Défi 1
Extrayez de la liste toutes les lignes où figure la chaîne « stdout ».

Extrait du texte
24. Selon la Chambre d’appel, les questions posées par la Chambre de première instance sur le fondement du refus de l’Appelant avant d’engager des poursuites ne jettent aucune ombre sur son impartialité. Une fois de plus, une Chambre de première instance doit pouvoir veiller à l’intégrité de ses procédures et informer les témoins de leurs responsabilités et de leurs obligations. En questionnant l’Appelant, la Chambre de première instance l’a informé comme il se doit que les justifications fournies ne le libéraient pas de l’obligation, que lui impose sa qualité de témoin devant le Tribunal, de répondre aux questions formulées par l’Accusation. Aussi les indications données par la Chambre de première instance à l’Appelant sur les obligations qui sont les siennes devant le Tribunal ne mettaient-elles pas en cause son impartialité. Elle a donné amplement à l’Appelant la possibilité de prendre l’avis d’un conseil et de préparer sa défense en prévision de l’audience consacrée à l’outrage. La Chambre de première instance n’a fait preuve en agissant de la sorte d’aucun parti pris.

C. Troisième moyen d’appel

25. Dans son troisième moyen, l’Appelant affirme que la Chambre de première instance a commis une erreur de droit en jugeant : 1) que l’exception préjudicielle par laquelle la Défense mettait en cause sa compétence en l’espèce n’entrait pas dans le cadre de la définition de l’exception préjudicielle d’incompétence ; 2) que l’exception était donc irrecevable ; et donc 3) que la Défense n’était pas fondée à la présenter 45.

26. L’Appelant fait remarquer que dans la Décision attaquée, la Chambre de première instance a indiqué que le Conseil n’avait pas pris en compte les termes de l’article  72 D), qui précise que l’exception d’incompétence s’entend exclusivement d’une objection selon laquelle l’acte d’accusation ne se rapporte pas : i) à l’une des personnes mentionnées aux articles 1, 6, 7 et 8 du Statut ; ii) aux territoires mentionnés aux articles 1, 8 et 9 du Statut ; iii) à la période mentionnée aux articles 1, 8 et 9 du Statut ; iv) à l’une des violations définies aux articles 2, 3, 4, 5 et 7 du Statut », et elle en a conclu que

l’exception préjudicielle d’incompétence fondée sur la nullité de la décision initiale de poursuivre l’audition du témoin n’entrait pas dans le cadre de la définition de l’exception préjudicielle d’incompétence. La requête était donc irrecevable46.

Contenu des données
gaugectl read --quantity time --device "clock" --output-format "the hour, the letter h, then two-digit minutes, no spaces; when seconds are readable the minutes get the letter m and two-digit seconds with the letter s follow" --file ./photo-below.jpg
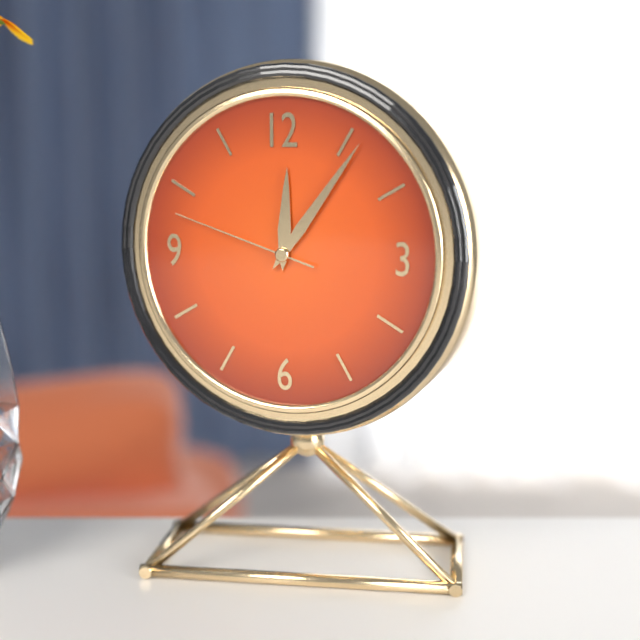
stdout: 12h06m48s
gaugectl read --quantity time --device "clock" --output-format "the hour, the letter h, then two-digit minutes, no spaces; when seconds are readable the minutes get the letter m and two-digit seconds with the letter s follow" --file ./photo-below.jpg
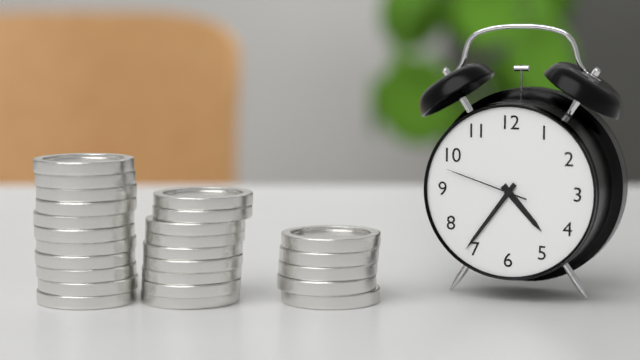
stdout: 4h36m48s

==

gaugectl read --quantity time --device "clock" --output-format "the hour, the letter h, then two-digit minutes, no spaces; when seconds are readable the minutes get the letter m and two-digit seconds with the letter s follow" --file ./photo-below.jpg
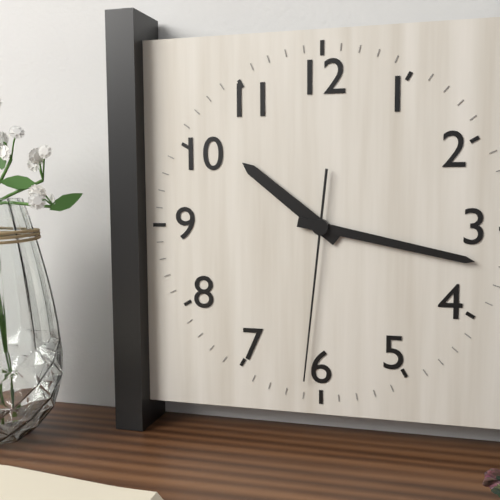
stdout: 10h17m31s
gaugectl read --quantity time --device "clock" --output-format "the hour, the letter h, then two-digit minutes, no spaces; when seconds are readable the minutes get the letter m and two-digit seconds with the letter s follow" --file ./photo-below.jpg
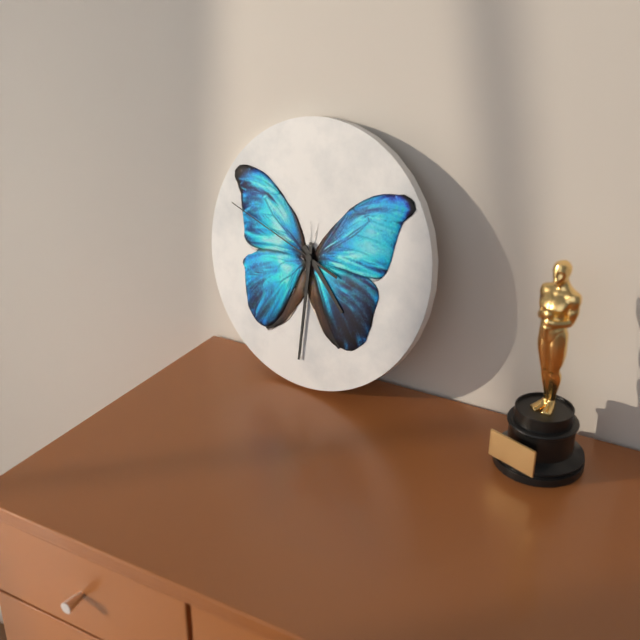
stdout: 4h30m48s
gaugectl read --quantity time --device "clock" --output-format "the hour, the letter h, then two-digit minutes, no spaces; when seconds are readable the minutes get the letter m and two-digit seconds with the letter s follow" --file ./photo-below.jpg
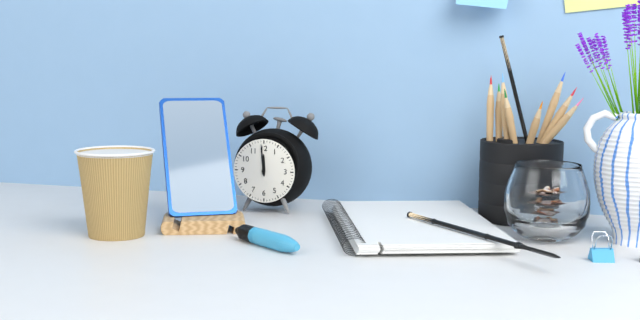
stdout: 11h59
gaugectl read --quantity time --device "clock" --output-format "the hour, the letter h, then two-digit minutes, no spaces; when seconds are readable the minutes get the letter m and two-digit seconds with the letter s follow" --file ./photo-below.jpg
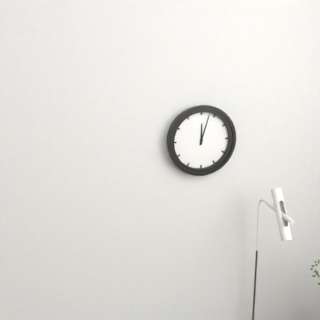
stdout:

Défi 2
Selon l'article 72 D) cité dans l'extrait, à quoi l'acte d'accusation peut-il ne pas se rapporter pour fonder une exception d'incompétence ? Énumérez chacun de ces cas.

Résultat attendu 1
stdout: 12h06m48s
stdout: 4h36m48s
stdout: 10h17m31s
stdout: 4h30m48s
stdout: 11h59
stdout:

Résultat attendu 2
- à l'une des personnes mentionnées aux articles 1, 6, 7 et 8 du Statut
- aux territoires mentionnés aux articles 1, 8 et 9 du Statut
- à la période mentionnée aux articles 1, 8 et 9 du Statut
- à l'une des violations définies aux articles 2, 3, 4, 5 et 7 du Statut